Après l’accablant « Tartuffe » vu la veille,
Ce spectacle ranime le spectateur encore accablé.
Pour Mémoire, l’Oulipo signifie Ouvroir de Littérature Potentielle.
Raymond Queneau en est un des fondateurs, Georges Perec un maître éminent.
Facétieux, enjoués, pétillant d’esprit, débordant de fantaisie,
Sagement assis chacun sur une chaise devant une petite table, encadrant en carré la cinquième du milieu destinée à leur invitée du soir,
Quatre membres de l’ « Ouvroir », Marcel Benamou, Paul Fournel, Hervé Le Tellier, Olivier Salon, accompagnés d’une jeune oulipienne, Clémentine Melois, vont une heure durant,
Se livrer, à tour de rôle, à de bien divertissants exercices, véritables acrobaties verbales, laissant toute sa place à l’imaginaire le plus débridé, poétique, comique, loufoque et…SAVANT.
Annoncé par Paul Fournel, à la fois « secrétaire définitivement provisoire » et « secrétaire provisoirement définitif » du groupe,
La Gastronomie sera le thème de la soirée.
Suivra, en toute logique oulipienne, « La genèse du civet et de la terrine » racontée en termes fort chrétiens par Marcel Benamou, respectable « secrétaire à titre définitivement provisoire du groupe ».
Sportif confirmé, Olivier Salon nous régalera, si je puis dire, du récit de « désolantes contingences » rencontrées lors de l’ascension d’une semaine le long d’une haute paroi parfaitement lisse et verticale et des funestes débordements provoqués par l’absorption gloutonne de trois kilos de cerises une fois redescendu.
Artiste, il nous lira aussi quelque belles descriptions narratives de tableaux superposés d’un certain Philippe Mouchez, impérissable créateur injustement méconnu de « La Mort de la Vierge » du Caravage associé à« L’Asperge » de Manet, projection de la toile à l’appui, ou de « La Cène » de Philippe de Champaigne et de « La Seine à Bougival » de Sisley.

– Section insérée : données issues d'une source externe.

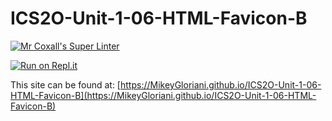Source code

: # ICS2O-Unit-1-06-HTML-Favicon-B

[![Mr Coxall's Super Linter](https://github.com/MikeyGloriani/ICS2O-Unit-1-06-HTML-Favicon-B/workflows/Mr%20Coxall's%20Super%20Linter/badge.svg)](https://github.com/MikeyGloriani/ICS2O-Unit-1-06-HTML-Favicon-B/actions/)

[![Run on Repl.it](https://repl.it/badge/github/MikeyGloriani/ICS2O-Unit-1-06-HTML-Favicon-B)](https://repl.it/github/MikeyGloriani/ICS2O-Unit-1-06-HTML-Favicon-B)

This site can be found at: [https://MikeyGloriani.github.io/ICS2O-Unit-1-06-HTML-Favicon-B](https://MikeyGloriani.github.io/ICS2O-Unit-1-06-HTML-Favicon-B)

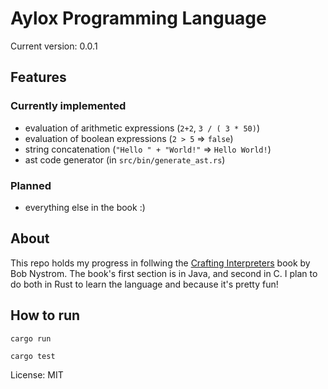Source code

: # Aylox Programming Language 

Current version: 0.0.1


## Features

### Currently implemented

- evaluation of arithmetic expressions (`2+2`, `3 / ( 3 * 50)`)
- evaluation of boolean expressions (`2 > 5` => `false`)
- string concatenation (`"Hello " + "World!"` => `Hello World!`)
- ast code generator (in `src/bin/generate_ast.rs`)

### Planned

- everything else in the book :)

## About

This repo holds my progress in follwing the [Crafting Interpreters](https://craftinginterpreters.com/) book by Bob Nystrom. The book's first section is in Java, and second in C. I plan to do both in Rust to learn the language and because it's pretty fun!

## How to run

`cargo run`

`cargo test`

License: MIT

La jeune Clémentine Mélois collectionne les listes de courses.
Sur celles récoltées au « Netto » de Charleville-Mézières elle nous fait découvrir à l’aide de ses projection, différentes orthographes adoptées pour certains mots de base, arrivant à décompter jusqu’à treize versions de « yaourt »; ou encore plus surprenant, sur la même base, elle recrée non sans cocasserie, l’univers des anonymes auteurs de ces listes ramassées par terre.
Brefs récits, « Les Infusions » d’Hervé Le Tellier nous réservent d’horrifiantes fins à ses contes imaginés à partir de d’inoffensives et bienfaisantes tisanes.
Paul Fournel lit les textes de Jacques Roubaud nostalgique, déplorant « La décadence irrémédiable de la baguette » comme celle du croissant comparé à l’inconsistance d’un jeune homard.
Avant de nous quitter sur les « Chicago » et autres « devinettes » de leur invention adressées au public,
Utiles, simples, pratiques, les « Mille recettes pour préparer un chaton » viendront secourir la ménagère en panne d’inspiration culinaire.
« Placez le chaton dans l’autocuiseur et attendez le miaulement de la soupape » quoi de plus facile ?
Pareille « gastronomie » est délectation.
Fi de Fats, Infatués, prétentieux, sentencieux de toute espèce,
Vive les Oulipiens passés présents et futurs.
Ils sont le sel de l’esprit.
Régulièrement invités au Rond-Point,
Un rendez-vous à ne pas manquer la saison prochaine.